Monday, April 13, 2020

Pathfinder Module: "We Be 5uper Goblins!" [RPG]


NO SPOILERS

We Be 5uper Goblins was Paizo's 2018 entry for Free RPG Day.  It's a sixteen-page module that again casts the players in the role of goblins for a few hours' of silly adventure.  This time around, Chuffy, Mogmurch, Poog, and Reta Bigbad have reached sixth level.  Each gets a full-page entry in the back of the book along with a description and special abilities that are pretty funny in their own right.  The production values are up to Paizo's usual high standard, with a gorgeous cover and interior artwork; the only map is rather confusing, however, as it blends (without clear borders) an area map and specific location maps.  I think the module gets off to a really rough start, but then settles down and offers some fun and creative encounters.  I wouldn't rate it as highly as some of its predecessors, though.


SPOILERS

The module starts with the goblin PCs as chiefs of the Birdcruncher tribe.  Three younger members of the tribe have just done something they shouldn't (enter a haunted forbidden swamp) and returned with a prized magical artefact: the bag of eating everything real good.   The PCs are to decide whether to praise or punish the disobedient youths.  Regardless of what happens, that night, while everyone is asleep, the tribe's pig mascot (Squealy Nord) disappears into the bag, and the three youths go in after it and disappear as well.  In the morning, the module assumes the PCs will go in as well on some sort of rescue mission.  I found, both as a player and as a reader, that the beginning sequence is really poorly done.  There's very little information for the players to figure out what's going on, the railroading is extremely heavy (the disobedient goblins have to be free to go into the bag at night--whereas my group had devised a punishment that would make that impossible), and the module assumes that a bunch of evil goblins will want to go on a "rescue mission" into what, as far as anyone knows, is a bag of devouring.  The table I played at didn't roll along the rails so neatly, and the GM had a lot of trouble dealing with it.  Really, any adventure involving goblins shouldn't be written with a lot of required plot-points in order to work.

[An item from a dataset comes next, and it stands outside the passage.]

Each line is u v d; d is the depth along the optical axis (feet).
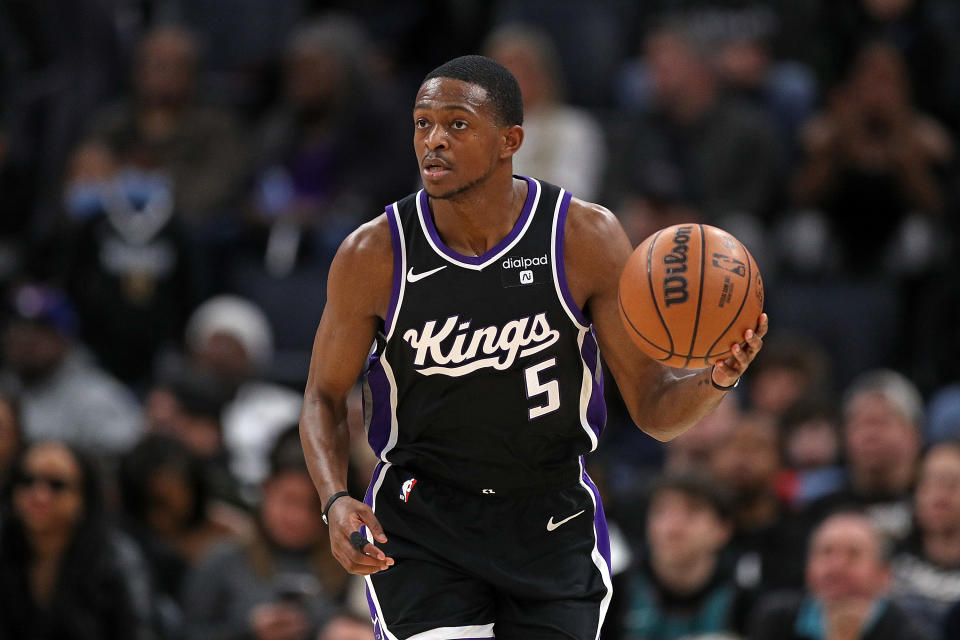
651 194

The bulk of the adventure takes place in a suitably bizarre setting that requires some explanation: it's a very small demiplane that, for most of its existence, was occupied only by a kid with some magical paints (magical pigments).  The kid, now grown into an adult because time passes differently with the demiplane, has used the magical paints to bring to life a sort of (Golarion) fairy tale representation of reality.  The PCs need to navigate this setting (and its threats) in order to find the three goblin youths, who are have split-up, as well as Squealy Nord.

Encounters include some familiar Pathfinder monsters (yeth hounds, a giant bat swarm, a pit trap) as well as some unique monsters like the "King of Hammers" and, my favourite, Squealy Nord who has been mutated into a "razorback dragon."  The latter serves as the big boss to the adventure and is actually pretty tough.  The adventure has a plot element of the PCs recovering two blades of golden shears and having the original resident of the demiplane fix them into scissors so everyone can cut their way back to the material plane.  Again, required plot elements are a poor idea with maniac goblins running around.  GMs that run this should be prepared for a lot of improv and just go with the flow.

I think maybe We Be 5uper Goblins! tried a bit too hard to be whimsical, but I also understand it was trying to offer something different and memorable.  It definitely succeeded in the latter.  Despite some flaws, chances are you'll still have a lot of fun seeing what happens at the table.